→ **Job**: Please copy the records below word for word, reproducing every line unchanged.

(Data excerpts)
● ● ● ● ●

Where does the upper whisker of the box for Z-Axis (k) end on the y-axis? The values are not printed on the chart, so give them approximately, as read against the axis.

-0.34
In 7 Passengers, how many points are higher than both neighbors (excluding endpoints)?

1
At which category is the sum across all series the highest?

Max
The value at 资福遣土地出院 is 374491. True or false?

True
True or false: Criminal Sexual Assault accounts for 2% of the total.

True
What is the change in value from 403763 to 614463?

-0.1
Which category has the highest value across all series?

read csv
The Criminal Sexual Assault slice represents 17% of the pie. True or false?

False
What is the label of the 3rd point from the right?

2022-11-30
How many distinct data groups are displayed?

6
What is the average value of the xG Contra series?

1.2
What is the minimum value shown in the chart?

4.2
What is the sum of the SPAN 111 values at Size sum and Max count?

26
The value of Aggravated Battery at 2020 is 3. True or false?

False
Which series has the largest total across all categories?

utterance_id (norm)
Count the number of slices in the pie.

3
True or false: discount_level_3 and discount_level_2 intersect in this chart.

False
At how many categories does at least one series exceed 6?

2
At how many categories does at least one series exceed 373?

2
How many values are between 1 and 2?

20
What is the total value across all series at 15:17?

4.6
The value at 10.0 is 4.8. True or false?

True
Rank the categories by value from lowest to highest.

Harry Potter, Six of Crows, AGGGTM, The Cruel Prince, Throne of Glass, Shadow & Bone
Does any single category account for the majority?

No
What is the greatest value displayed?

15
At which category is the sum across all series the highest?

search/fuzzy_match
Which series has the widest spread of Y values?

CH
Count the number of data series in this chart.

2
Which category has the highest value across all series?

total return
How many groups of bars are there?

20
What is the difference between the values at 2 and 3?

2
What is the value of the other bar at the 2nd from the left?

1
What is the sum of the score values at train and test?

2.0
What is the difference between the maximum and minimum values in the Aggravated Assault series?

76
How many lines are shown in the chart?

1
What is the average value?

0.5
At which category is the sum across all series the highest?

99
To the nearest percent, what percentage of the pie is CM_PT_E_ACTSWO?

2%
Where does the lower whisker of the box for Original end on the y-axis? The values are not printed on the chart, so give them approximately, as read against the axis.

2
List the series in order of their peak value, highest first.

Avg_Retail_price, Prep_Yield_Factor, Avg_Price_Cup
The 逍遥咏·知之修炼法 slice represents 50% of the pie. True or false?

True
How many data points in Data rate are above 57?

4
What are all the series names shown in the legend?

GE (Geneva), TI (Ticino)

● ● ● ● ●

→ **Solution to this exercise**:
Where does the upper whisker of the box for Z-Axis (k) end on the y-axis? The values are not printed on the chart, so give them approximately, as read against the axis.

-0.34
In 7 Passengers, how many points are higher than both neighbors (excluding endpoints)?

1
At which category is the sum across all series the highest?

Max
The value at 资福遣土地出院 is 374491. True or false?

True
True or false: Criminal Sexual Assault accounts for 2% of the total.

True
What is the change in value from 403763 to 614463?

-0.1
Which category has the highest value across all series?

read csv
The Criminal Sexual Assault slice represents 17% of the pie. True or false?

False
What is the label of the 3rd point from the right?

2022-11-30
How many distinct data groups are displayed?

6
What is the average value of the xG Contra series?

1.2
What is the minimum value shown in the chart?

4.2
What is the sum of the SPAN 111 values at Size sum and Max count?

26
The value of Aggravated Battery at 2020 is 3. True or false?

False
Which series has the largest total across all categories?

utterance_id (norm)
Count the number of slices in the pie.

3
True or false: discount_level_3 and discount_level_2 intersect in this chart.

False
At how many categories does at least one series exceed 6?

2
At how many categories does at least one series exceed 373?

2
How many values are between 1 and 2?

20
What is the total value across all series at 15:17?

4.6
The value at 10.0 is 4.8. True or false?

True
Rank the categories by value from lowest to highest.

Harry Potter, Six of Crows, AGGGTM, The Cruel Prince, Throne of Glass, Shadow & Bone
Does any single category account for the majority?

No
What is the greatest value displayed?

15
At which category is the sum across all series the highest?

search/fuzzy_match
Which series has the widest spread of Y values?

CH
Count the number of data series in this chart.

2
Which category has the highest value across all series?

total return
How many groups of bars are there?

20
What is the difference between the values at 2 and 3?

2
What is the value of the other bar at the 2nd from the left?

1
What is the sum of the score values at train and test?

2.0
What is the difference between the maximum and minimum values in the Aggravated Assault series?

76
How many lines are shown in the chart?

1
What is the average value?

0.5
At which category is the sum across all series the highest?

99
To the nearest percent, what percentage of the pie is CM_PT_E_ACTSWO?

2%
Where does the lower whisker of the box for Original end on the y-axis? The values are not printed on the chart, so give them approximately, as read against the axis.

2
List the series in order of their peak value, highest first.

Avg_Retail_price, Prep_Yield_Factor, Avg_Price_Cup
The 逍遥咏·知之修炼法 slice represents 50% of the pie. True or false?

True
How many data points in Data rate are above 57?

4
What are all the series names shown in the legend?

GE (Geneva), TI (Ticino)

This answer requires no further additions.